***** Selected excerpt

In other situations, the processor may not consistently access data sequentially or at a consistent rate. In addition, the processor may branch to a non-consecutive memory address to access new instructions or data in non-consecutive memory locations. Therefore, it is difficult to accurately predict, with regularity, which memory addresses the processor will access next. For this reason, rather than sending out only one prefetch request to a first address in response to a request to an accessed memory address 204, a prefetch generator 210 may generate potential prefetch requests 202 based on address offsets from the plurality of offset generators 206, where each potential prefetch request 202 may be directed to a different memory address.

Each of the potential prefetch requests 202 is generated by adding an address offset to the accessed memory address 204 of the current request if the request results in a miss or in a hit with the prefetch bit set (e.g., in the L2 cache). In this regard, a plurality of prefetch requests are generated based on multiple address offsets, and the address offsets are generated by the offset generators 206, each of which employs a distinct respective algorithm.

A first example of the offset generator is a trainable offset (TO) generator 212, which may correspond in some aspects to the BO generator 100 described with reference to FIG. 1. As in the BO generator 100, the TO generator 212 also generates a best address offset r(A) among a predetermined set of address offsets. Thus, the TO generator 212 may include the offset generator 206(A), which may also be referred to as the BO generator 206(A). The set of address offsets may include a series of incrementally increasing offsets based on, for example, the amount of data received in response to each data request (e.g., fetch) and on the number of cycles of latency between generating a potential prefetch request 202 and receiving the requested data (e.g., into the L2 cache) from the memory system. The set of address offsets used by the TO generator 212 may be programmable and may be updated depending on an application being executed and/or one or more other considerations, for example. In addition, the set of address offsets employed by the TO generator 212 to determine the best address offset 214(A) may include address offsets generated by one or more of the other offset generators 206(B)-206(D). In this regard, the multi-trained scalable prefetcher 200 may be “trained” by multiple different offset generators 206 to determine the best address offset 214(A).

**********
***** Material provided

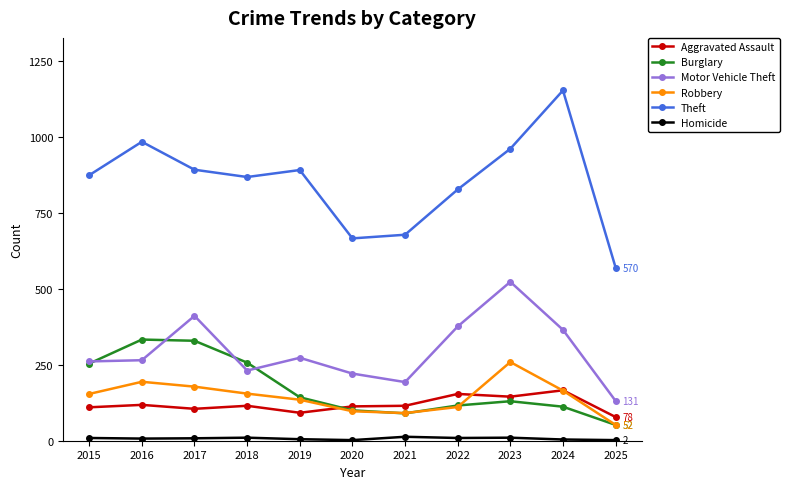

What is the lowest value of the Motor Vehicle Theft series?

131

**********

What to do
**a)** List every abbreviation written in capital letters that appears in the prefetching excerpt.
**b)** Write out everything in the prefetching excerpt from "In other situations, the" down to "different memory address.".
**c)** According to the prefetching excerpt, under what conditions is a potential prefetch request generated by adding an address offset to the accessed memory address of the current request?

List of solutions
**a)**
TO
BO
L2
FIG.

**b)**
In other situations, the processor may not consistently access data sequentially or at a consistent rate. In addition, the processor may branch to a non-consecutive memory address to access new instructions or data in non-consecutive memory locations. Therefore, it is difficult to accurately predict, with regularity, which memory addresses the processor will access next. For this reason, rather than sending out only one prefetch request to a first address in response to a request to an accessed memory address 204, a prefetch generator 210 may generate potential prefetch requests 202 based on address offsets from the plurality of offset generators 206, where each potential prefetch request 202 may be directed to a different memory address.

**c)** It is generated when the request results in a miss or in a hit with the prefetch bit set.